Frankly, my expectations were low on this one, as I didn't enjoy Iron Dawn.  With that in mind, they were surpassed.  It's still a flawed BattleTech book, but the trilogy is on a comparatively upward swing.

First, the good:
1.  The author gives just the right amount of yakuza tie-ins and explanations of tiers and customs for you to get a feel for what the lead DC character is dealing with and/or trying to get away with.  It's not a great in-universe explanation for the original premise of the invasion, but it definitely helps the storyline overall.
2.  Quite a number of details in the combat scenes are really well done.  You can quickly get immersed in the action, and while I know Young Adult books are supposed to focus on the kids, you're left wishing there was at least a bit more. 
3.  With fewer members of the "cadre" involved directly in this book, the constant use of titles doesn't get in the way of the main protagonists as much. 
4.  One of the primary complaints I had about Iron Dawn was the entire idea that the key planet was attacked to force their 'Mechwarriors to fight with the invading regiment.  Now that has changed more to just capturing their resources.  When Davion 'Mechs appear, the command is to capture them.  That sounds strange until you realize there's a Tenshi B in the Combine force headed that way.  A tip of the hat for including that level of detail.

Then, the not so good:
1.  There are still plenty of things that just don't fit the BattleTech universe.  At one point there's an apparently-limited supply of movable "turrets" with inferno missiles that play the biggest part in taking down on Ostsol.  There were other explanations available in the same combat, so it's just a little jarring to long-time BattleTech fans....
2.  There's also quite a bit of long-range missile-type weaponry spoken about as if the terms/numbers being used are common to the universe/period when they just aren't.  Another eye opener comes when the intentional destruction of a dropship is seemingly equated to the use of a biological weapon.   This happens in parallel moves by each side, and you're left wondering if the author was just handed the briefing paragraphs from the 2nd edition box set and a snippet on the Ares Convention for background info. 
3.  As a small nitpick, the glossary at the end has the standard BattleTech terms, including Clan ones.  It would've been far more usable if it had DCMS rank equivalents and other terms used in this book (which has no Clanners).  That's on Catalyst, not the author.
4.  Finally, at the end of the novel there's a "regiment" that sounds like it might be able to muster a combined-arms company of troops between ~5 dropships.  Sure, it's a reason for their commander's decision-making in the end, but they've been at this level for a just feels wrong that the bad guys should've been so combat-ineffective some time ago and yet still this planet-seizing threat.

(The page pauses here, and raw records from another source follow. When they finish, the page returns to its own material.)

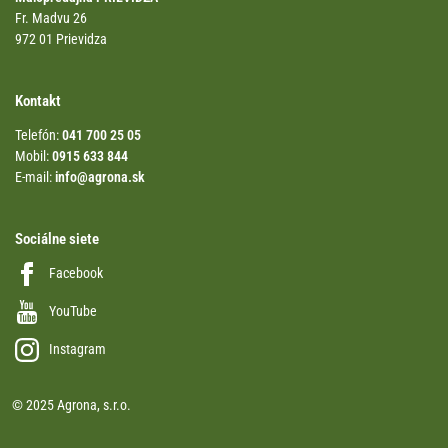
Fr. Madvu 26
972 01 Prievidza
Kontakt
Telefón:
041 700 25 05
Mobil:
0915 633 844
E-mail:
info@agrona.sk
Sociálne siete
Facebook
YouTube
Instagram
© 2025 Agrona, s.r.o.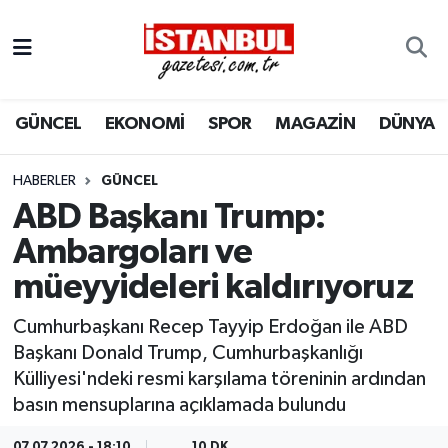
GÜNCEL
Nöbetçi Eczaneler
GÜNCEL
EKONOMİ
SPOR
MAGAZİN
DÜNYA
EKONOMİ
Hava Durumu
İSTANBUL
Trafik Durumu
HABERLER
GÜNCEL
ABD Başkanı Trump:
DÜNYA
Süper Lig Puan Durumu ve Fikstür
Ambargoları ve
müeyyideleri kaldırıyoruz
SPOR
Tüm Manşetler
Cumhurbaşkanı Recep Tayyip Erdoğan ile ABD
MAGAZİN
Son Dakika Haberleri
Başkanı Donald Trump, Cumhurbaşkanlığı
Külliyesi'ndeki resmi karşılama töreninin ardından
KÜLTÜR SANAT
Haber Arşivi
basın mensuplarına açıklamada bulundu
SAĞLIK
07.07.2026 - 18:10
10 DK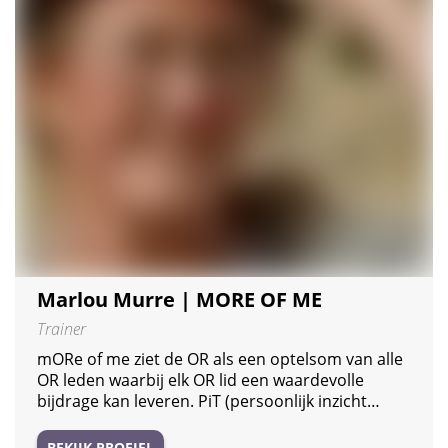
Marlou Murre | MORE OF ME
Trainer
mORe of me ziet de OR als een optelsom van alle
OR leden waarbij elk OR lid een waardevolle
bijdrage kan leveren. PiT (persoonlijk inzicht…
BEKIJK PROFIEL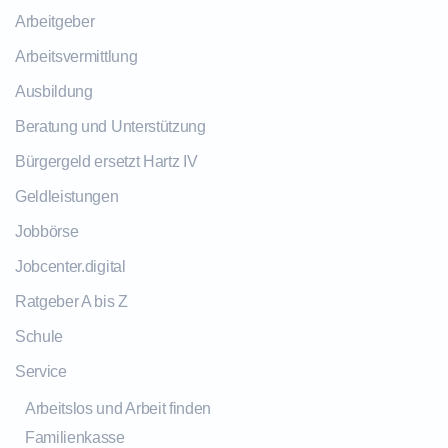
Arbeitgeber
Arbeitsvermittlung
Ausbildung
Beratung und Unterstützung
Bürgergeld ersetzt Hartz IV
Geldleistungen
Jobbörse
Jobcenter.digital
Ratgeber A bis Z
Schule
Service
Arbeitslos und Arbeit finden
Familienkasse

If this was a book released during the early Dark Ages run of novels, we'd be talking about it as the best of the bunch.  As it is, it's going against excellent works like Redemption Rift, and suffering by comparison.  I gave Iron Dawn a D-.  Ghost Hour gets a solid C. 
Caveat all this that this is a Y.A. book, and I'm an old fogey.  Maybe young whippersnappers will love it and give it an A+.